1. It tunes my SSTRAN very broadly. As I then proceed to go up the AM band, after leaving my SSTRAN signal it breaks into oscillation briefly, then the rest of the band comes back and tunes normally. I do not notice this oddity on either of the SW bands.

2. The on-off switch seems a bit flaky.

3. The tone control, which is part of the on-off switch, is not functioning.

Otherwise, all seems well. I let it play for about 20 minutes and the transformer didn't even warm up. I still need to replace the antenna and ground leads as the originals are pretty badly frayed.
Good old 25 cycle transformer. Also since it has a single ended output, and uses mostly loctals with 150 ma filaments, it will not overstress either the 7Y4 or the transformer much. It's strange that they would use a 7B5 rather then a 6K6G or GT as opposed to the U.S built Tropic. I've noticed that the 6K6G and 6K6GT was an underutilized tube in Canadian built sets, most seemed to prefer using 6F6Gs unless it was a small table set, though Rogers seems to have liked 6K6Gs but they manufactured their own version that they called a 41M, with a metal spray shield, something unnecessary for a power output tube. Ironically Rogers was one company that went overboard when it came to what power transformers they used in a given model.
Regards
Arran
Yeah, the 7Y4 appears to be a loctal equivalent to the dreaded 6X5, only the 7Y4 draws slightly less heater current (0.5A vs. 0.6A).

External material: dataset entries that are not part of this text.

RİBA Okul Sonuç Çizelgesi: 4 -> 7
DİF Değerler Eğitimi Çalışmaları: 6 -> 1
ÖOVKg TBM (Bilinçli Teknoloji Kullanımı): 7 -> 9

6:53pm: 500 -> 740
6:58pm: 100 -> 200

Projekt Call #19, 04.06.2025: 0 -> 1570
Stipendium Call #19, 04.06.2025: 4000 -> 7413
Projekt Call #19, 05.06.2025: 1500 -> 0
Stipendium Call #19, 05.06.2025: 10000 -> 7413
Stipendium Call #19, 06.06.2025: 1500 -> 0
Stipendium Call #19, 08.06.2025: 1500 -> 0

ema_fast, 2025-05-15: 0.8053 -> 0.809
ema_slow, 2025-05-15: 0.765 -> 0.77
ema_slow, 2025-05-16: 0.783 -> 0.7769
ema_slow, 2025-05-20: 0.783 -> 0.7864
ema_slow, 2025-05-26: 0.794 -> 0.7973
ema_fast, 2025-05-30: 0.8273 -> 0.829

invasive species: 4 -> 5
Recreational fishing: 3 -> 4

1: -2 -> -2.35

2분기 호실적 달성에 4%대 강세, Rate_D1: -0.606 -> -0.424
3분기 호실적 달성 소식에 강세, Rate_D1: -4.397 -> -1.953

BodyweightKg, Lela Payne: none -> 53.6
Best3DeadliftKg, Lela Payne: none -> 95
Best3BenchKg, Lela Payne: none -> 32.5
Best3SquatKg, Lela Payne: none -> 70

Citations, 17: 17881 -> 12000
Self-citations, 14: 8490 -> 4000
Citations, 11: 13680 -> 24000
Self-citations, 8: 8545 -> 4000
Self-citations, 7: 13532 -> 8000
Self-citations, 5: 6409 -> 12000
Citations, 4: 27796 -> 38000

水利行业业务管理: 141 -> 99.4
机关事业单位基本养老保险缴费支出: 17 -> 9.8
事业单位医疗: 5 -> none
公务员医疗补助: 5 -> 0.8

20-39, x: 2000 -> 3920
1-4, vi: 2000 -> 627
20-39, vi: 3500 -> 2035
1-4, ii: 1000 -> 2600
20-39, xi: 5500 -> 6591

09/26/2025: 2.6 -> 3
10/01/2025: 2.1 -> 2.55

I'll try cleaning the off-on-tone control switch with DeoxIT today, and see what happens.
Nice work!

I noticed that you replace the resistors as well. Were the original ones out of spec or do you do this just as a precautionary measure?
I replace as a precautionary measure. I figure that since I'm in there anyway and have to remove all of the old caps for restuffing, why not unsolder a few more joints and remove/replace the resistors, too? We all know what can happen to carbon composition resistors through the years; this ensures maximum performance from the radio with (usually) minimal problems afterward.